Überrascht hob Marco die Augenbrauen.
»Warum hattest du es dann plötzlich so eilig, dich mit mir zu treffen? Spontane Unternehmungen sind sonst nicht deine Art.«
Ein amüsiertes Funkeln lag in seinen Augen und Chris fluchte innerlich. Er hasste es, wenn er sich in die Enge getrieben fühlte, und Marco mit seiner soliden Menschenkenntnis und dem überdurchschnittlichen Einfühlungsvermögen spürte viel zu schnell, dass etwas nicht stimmte. Zu seiner Erleichterung unterbrach das Erscheinen des Kellners ihr Gespräch und die beiden Freunde bestellten jeweils ein Rumpsteak mit Kräuterbutter, Zwiebeln und Bratkartoffeln.
»Heute Abend pfeifen wir auf Etikette«, lachte Marco und sie prosteten sich zu.
Chris lachte ebenfalls. Es tat gut, einfach mal man selbst zu sein. Zusätzlich ließ der Alkohol ihn alle Zweifel vergessen.
»Im Augenblick scheint alles sinnlos«, sagte er dann und dämpfte seine Stimme.
Marco schaute ihn überrascht an.
Chris fuhr fort: »Du weißt, ich liebe die Abwechslung und habe gern verschiedene sexuelle Abenteuer. Aber in letzter Zeit erfüllen mich diese Spiele nicht mehr. Es ist immer dasselbe und außerdem geben die Frauen sich viel zu schnell hin. Ich möchte an Grenzen stoßen und Widerstände brechen.«
Marco grinste wissend. »Also du sehnst dich nach neuen sexuellen Erfahrungen, die sich abseits der Schickimicki-Glitzerwelt abspielen.« Er schnitt sich ein Stück Fleisch ab.
Chris nickte und nahm einen Schluck Rotwein.
»Dann habe ich genau das Richtige für dich.«
Chris hustete verlegen. Wie konnte Marco, der für sexuelle Ausschweifungen bisher wenig zu haben gewesen war, solche Etablissements kennen?

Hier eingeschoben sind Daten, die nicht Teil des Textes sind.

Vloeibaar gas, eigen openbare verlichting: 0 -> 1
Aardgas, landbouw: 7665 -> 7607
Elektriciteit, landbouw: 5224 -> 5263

»Als vielseitiger Künstler hat man seine Augen und Ohren überall«, erklärte Marco schmunzelnd und zerschnitt seelenruhig seine Kartoffeln. »Für solche Erfahrungen, wie du sie dir wünschst, empfehle ich dir den Club La nuit noire.«
»Worum handelt es sich dabei?«, erkundigte sich Chris und sein Herz klopfte vor Aufregung ein wenig schneller.

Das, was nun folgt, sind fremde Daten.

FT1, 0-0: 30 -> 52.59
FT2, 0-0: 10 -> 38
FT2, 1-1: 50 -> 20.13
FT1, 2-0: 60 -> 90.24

»Ein Stripclub der sogenannten dunklen Art«, entgegnete Marco geheimnisvoll und schien die Unruhe seines Freundes zu genießen. »Dort gibt es alles, was den Begriff Schwarze Lust verdient. Die Möglichkeit zu BDSM-Spielen – sowohl aktiv als auch in der voyeuristischen Rolle –, Striptease an der Stange mit schwarz gekleideten Frauen und jede Menge anderer Möglichkeiten. Na, ist das nach deinem Geschmack?«
»Ja«, erwiderte Chris leicht abwesend, während seine Gedanken zu rasen begannen.